Le aggregazioni possono portare benefici agli azionisti. Per gli obbligazionisti cambia poco – L’accordo raggiunto con la Commissione europea sulla questione delle sofferenze bancarie non ha risolto i problemi e vi è una spinta sempre più forte in direzione di un consolidamento del settore per cercare di mettere in sicurezza il sistema. La corsa alle aggregazioni contribuirà a confondere ulteriormente le acque e procrastinare i problemi, ma la tendenza a una crescita dimensionale delle banche sembra inevitabile perché il sistema è eccessivamente frazionato, troppo debole e inefficiente. Per alcuni aspetti le aggregazioni bancarie possono portare qualche beneficio ai risparmiatori coinvolti, specie se sono azionisti, perché avranno maggiori opportunità di valorizzare il loro capitale cogliendo anche l’occasione di vendere o magari di esercitare il diritto di recesso. Per chi possiede obbligazioni, invece, dovrebbe cambiare poco se sono a lungo termine, mentre se la scadenza è ravvicinata (tre-quattro anni) dovrebbero aumentare le probabilità di rivedere il proprio capitale. D’altra parte le banche di maggiori dimensioni non sono necessariamente più affidabili di quelle medie e piccole, come dimostrano il caso di MontePaschi in Italia e quello di Lehman Brothers negli Stati Uniti. Anzi, per certi versi una banca di piccola taglia come molte Bcc locali è molto più “controllabile” dal correntista, a patto che guardi davvero alla bontà e alla correttezza della gestione che di questi tempi sono merce sempre più rara.

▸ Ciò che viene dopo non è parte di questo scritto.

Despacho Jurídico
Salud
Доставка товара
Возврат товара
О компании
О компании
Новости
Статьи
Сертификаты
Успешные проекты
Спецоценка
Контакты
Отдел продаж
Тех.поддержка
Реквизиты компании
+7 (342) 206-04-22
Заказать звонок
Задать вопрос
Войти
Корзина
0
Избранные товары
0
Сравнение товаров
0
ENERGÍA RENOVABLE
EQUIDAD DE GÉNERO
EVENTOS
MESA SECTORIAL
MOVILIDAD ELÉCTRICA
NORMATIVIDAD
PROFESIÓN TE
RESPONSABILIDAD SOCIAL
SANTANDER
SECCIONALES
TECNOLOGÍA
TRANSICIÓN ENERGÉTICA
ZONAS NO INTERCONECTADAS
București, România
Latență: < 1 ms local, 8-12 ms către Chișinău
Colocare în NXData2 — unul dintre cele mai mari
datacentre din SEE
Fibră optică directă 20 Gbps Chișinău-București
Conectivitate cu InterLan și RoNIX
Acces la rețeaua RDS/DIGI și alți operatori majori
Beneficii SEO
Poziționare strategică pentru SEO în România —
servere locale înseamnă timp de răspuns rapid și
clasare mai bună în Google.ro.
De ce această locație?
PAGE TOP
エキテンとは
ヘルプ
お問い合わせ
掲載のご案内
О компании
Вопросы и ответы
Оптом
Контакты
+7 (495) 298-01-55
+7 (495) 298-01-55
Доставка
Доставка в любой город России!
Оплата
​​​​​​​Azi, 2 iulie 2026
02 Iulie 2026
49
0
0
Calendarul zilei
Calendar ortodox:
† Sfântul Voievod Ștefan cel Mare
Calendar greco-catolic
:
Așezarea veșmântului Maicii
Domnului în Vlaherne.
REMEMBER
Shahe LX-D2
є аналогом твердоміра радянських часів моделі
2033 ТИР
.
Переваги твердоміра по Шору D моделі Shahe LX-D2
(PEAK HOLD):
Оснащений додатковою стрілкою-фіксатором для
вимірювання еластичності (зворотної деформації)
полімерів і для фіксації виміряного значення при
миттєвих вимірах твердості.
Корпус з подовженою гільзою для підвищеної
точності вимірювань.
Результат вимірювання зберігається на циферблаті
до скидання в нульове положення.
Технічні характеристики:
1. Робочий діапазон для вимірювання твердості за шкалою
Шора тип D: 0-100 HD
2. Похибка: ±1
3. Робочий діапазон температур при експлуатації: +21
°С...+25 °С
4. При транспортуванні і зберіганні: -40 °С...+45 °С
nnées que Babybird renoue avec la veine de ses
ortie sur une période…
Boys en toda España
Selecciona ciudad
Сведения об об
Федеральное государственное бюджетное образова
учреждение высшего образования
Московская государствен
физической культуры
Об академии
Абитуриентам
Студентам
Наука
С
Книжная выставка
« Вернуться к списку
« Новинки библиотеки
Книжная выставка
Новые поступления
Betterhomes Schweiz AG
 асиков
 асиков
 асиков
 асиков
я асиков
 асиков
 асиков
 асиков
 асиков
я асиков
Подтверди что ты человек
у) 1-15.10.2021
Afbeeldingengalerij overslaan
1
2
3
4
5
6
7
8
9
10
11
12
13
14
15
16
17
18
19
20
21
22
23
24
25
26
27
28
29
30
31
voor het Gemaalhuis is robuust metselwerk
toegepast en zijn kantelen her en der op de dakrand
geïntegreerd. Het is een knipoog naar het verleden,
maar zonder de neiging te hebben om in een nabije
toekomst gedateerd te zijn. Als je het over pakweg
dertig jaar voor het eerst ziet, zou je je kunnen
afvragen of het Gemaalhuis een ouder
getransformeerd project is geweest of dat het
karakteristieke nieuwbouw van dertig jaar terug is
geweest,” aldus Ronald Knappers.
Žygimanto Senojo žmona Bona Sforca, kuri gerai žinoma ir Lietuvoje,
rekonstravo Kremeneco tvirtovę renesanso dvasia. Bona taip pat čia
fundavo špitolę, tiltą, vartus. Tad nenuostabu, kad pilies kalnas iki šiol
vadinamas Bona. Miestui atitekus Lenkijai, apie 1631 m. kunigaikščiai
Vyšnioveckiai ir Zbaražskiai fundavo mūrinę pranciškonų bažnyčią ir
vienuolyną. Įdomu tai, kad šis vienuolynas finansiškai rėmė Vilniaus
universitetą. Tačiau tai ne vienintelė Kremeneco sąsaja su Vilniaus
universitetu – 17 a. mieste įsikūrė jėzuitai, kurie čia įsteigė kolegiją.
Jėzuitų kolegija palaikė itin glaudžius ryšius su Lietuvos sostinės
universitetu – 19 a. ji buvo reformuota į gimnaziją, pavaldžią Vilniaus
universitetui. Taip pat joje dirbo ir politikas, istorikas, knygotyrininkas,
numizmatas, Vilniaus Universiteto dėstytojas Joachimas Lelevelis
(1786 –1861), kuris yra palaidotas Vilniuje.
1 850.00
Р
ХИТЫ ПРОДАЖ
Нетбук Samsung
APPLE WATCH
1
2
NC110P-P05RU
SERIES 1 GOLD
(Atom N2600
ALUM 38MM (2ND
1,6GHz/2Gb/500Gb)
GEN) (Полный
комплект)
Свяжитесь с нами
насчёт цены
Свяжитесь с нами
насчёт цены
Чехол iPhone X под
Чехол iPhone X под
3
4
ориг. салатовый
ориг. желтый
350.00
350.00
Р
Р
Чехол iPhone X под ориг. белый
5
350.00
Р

Titoli di Stato e buoni postali rendono poco ma sono sicuri – Per evitare guai l’unica ricetta è quella di seguire con una certa attenzione l’andamento dei propri risparmi, evitare di acquistare prodotti o titoli di cui non si capiscono rischi e funzionamento e diversificare evitando di mettere tutte le uova nello stesso paniere. Titoli di Stato e risparmio postale rendono poco, ma quel poco è spesso superiore a quanto offrono i ben più rischiosi prodotti bancari.